OBJECTIVE »
Pull out every line of the material below that contains the string "text", matching case exactly.

RECORDS SHOWN »
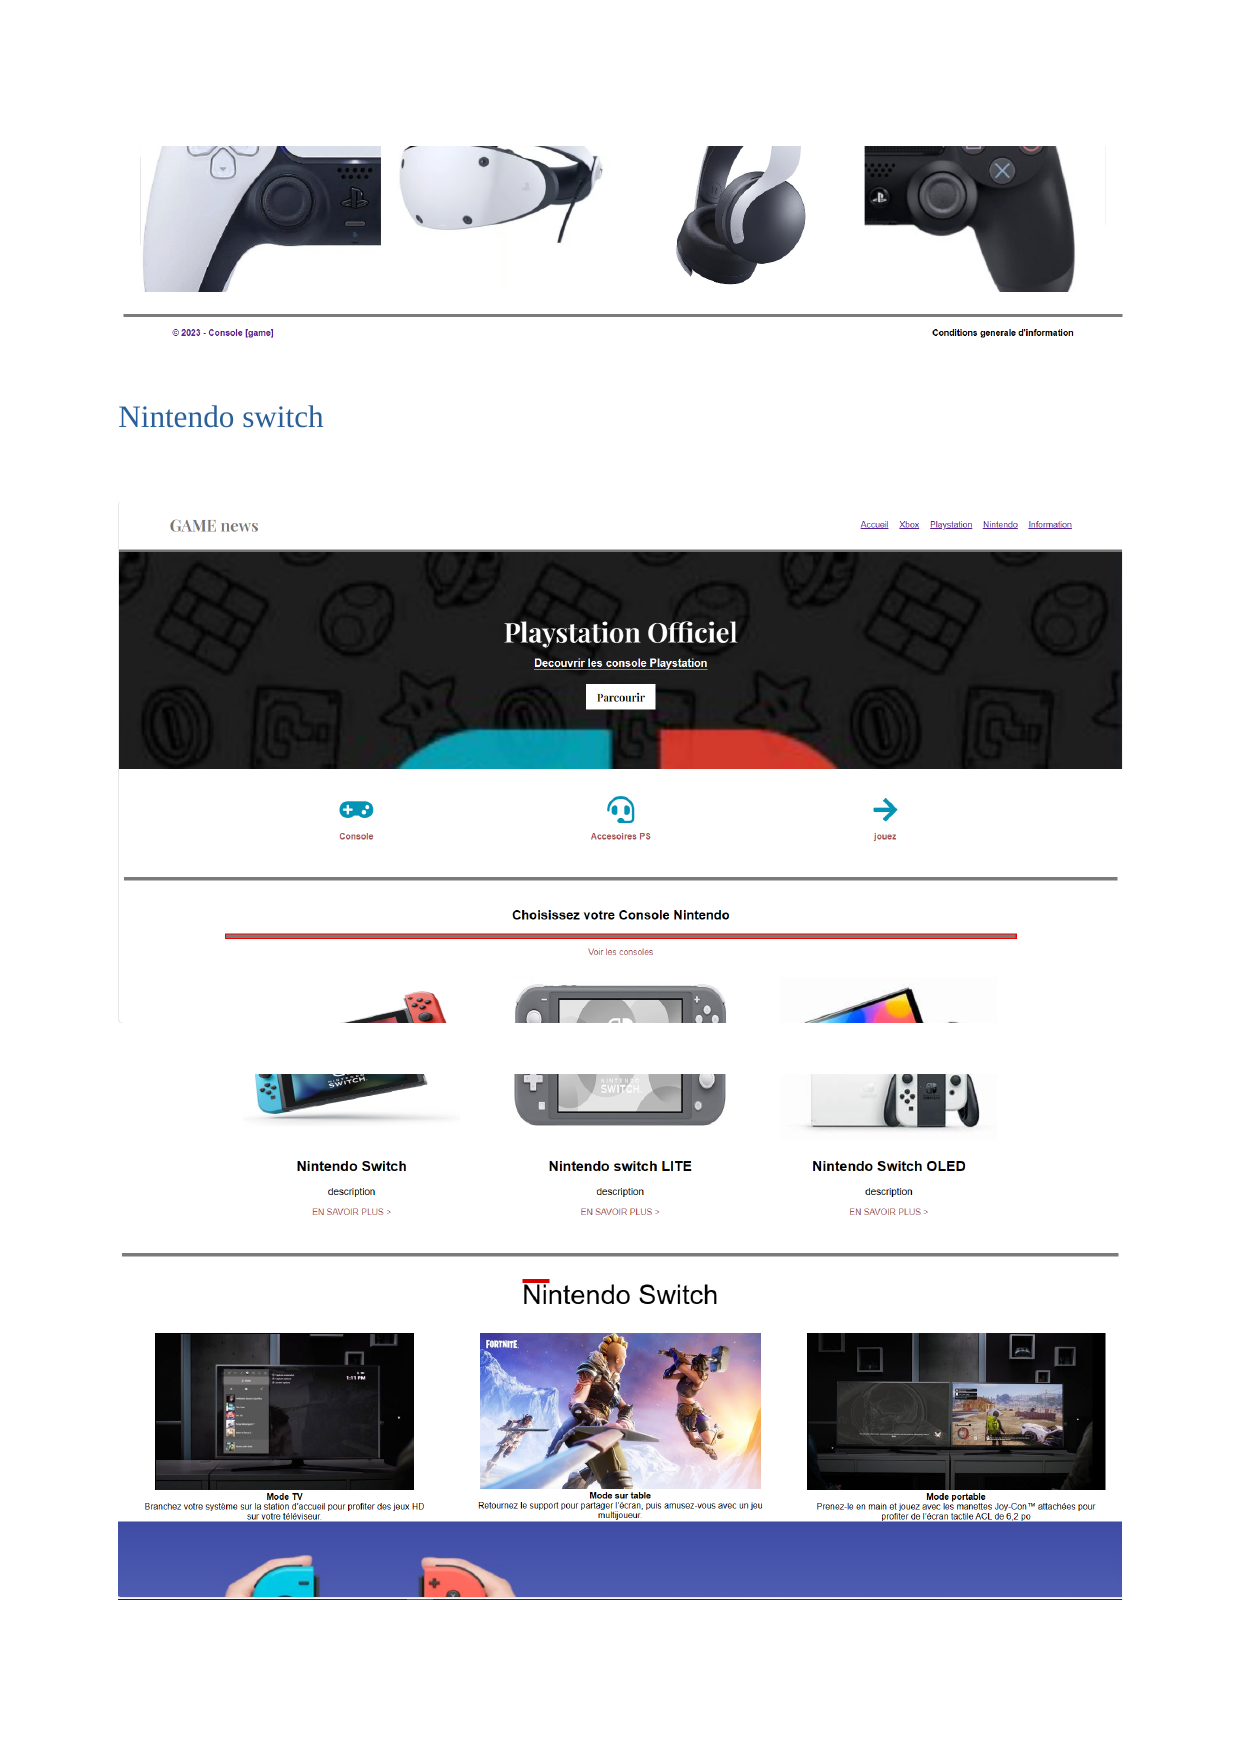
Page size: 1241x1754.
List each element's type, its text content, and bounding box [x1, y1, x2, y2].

picture [118, 502, 1123, 1023]
text Nintendo switch [118, 399, 1122, 435]
picture [118, 1074, 1123, 1600]
picture [121, 146, 1126, 347]
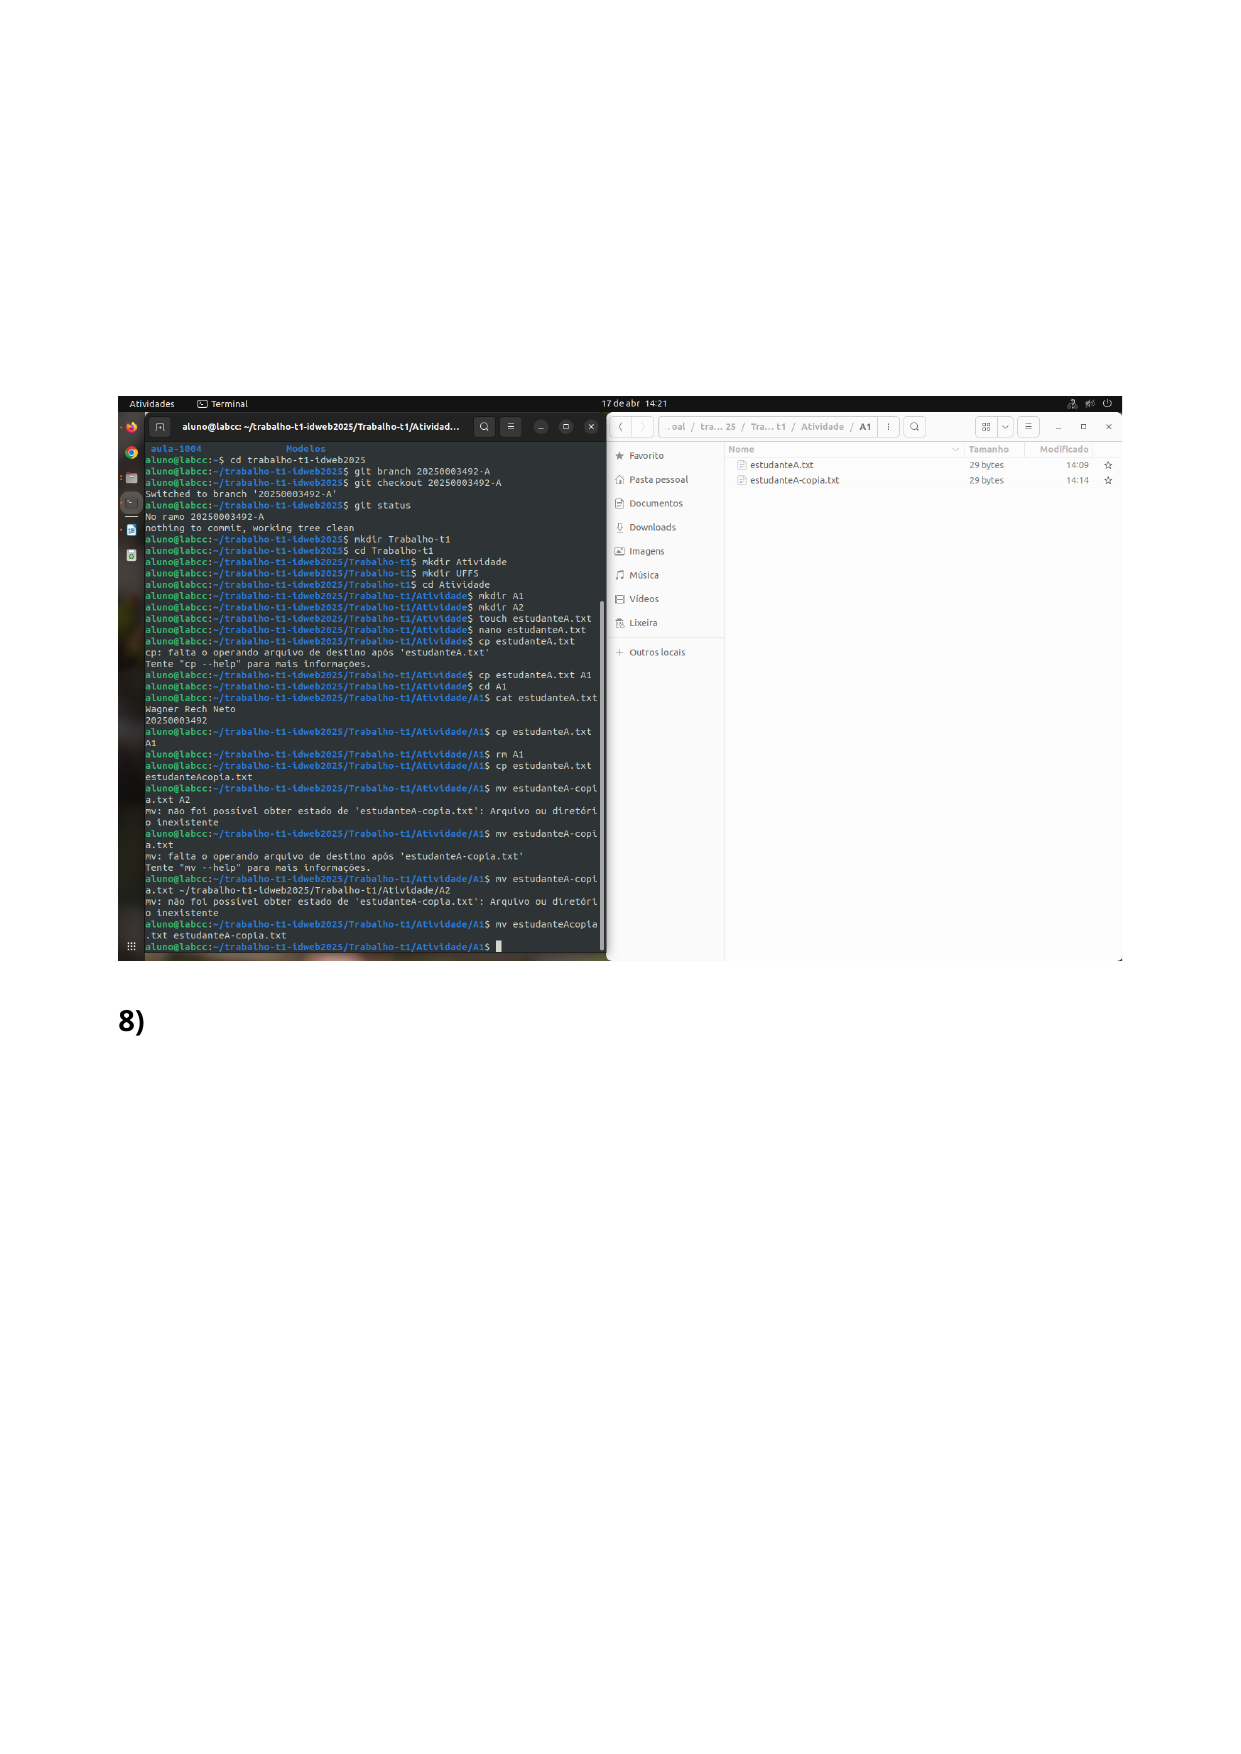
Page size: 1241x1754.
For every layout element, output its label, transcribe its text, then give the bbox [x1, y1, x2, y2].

picture [118, 396, 1123, 961]
text 8) [118, 1000, 1122, 1040]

PROBLEM SOLUTION »
List each element's type, its text content, and bounding box [x1, y1, x2, y2].
text Nintendo switch [118, 399, 1122, 435]
For every layout element, output its label, transcribe its text, then give the bbox [x1, y1, x2, y2].
text 8) [118, 1000, 1122, 1040]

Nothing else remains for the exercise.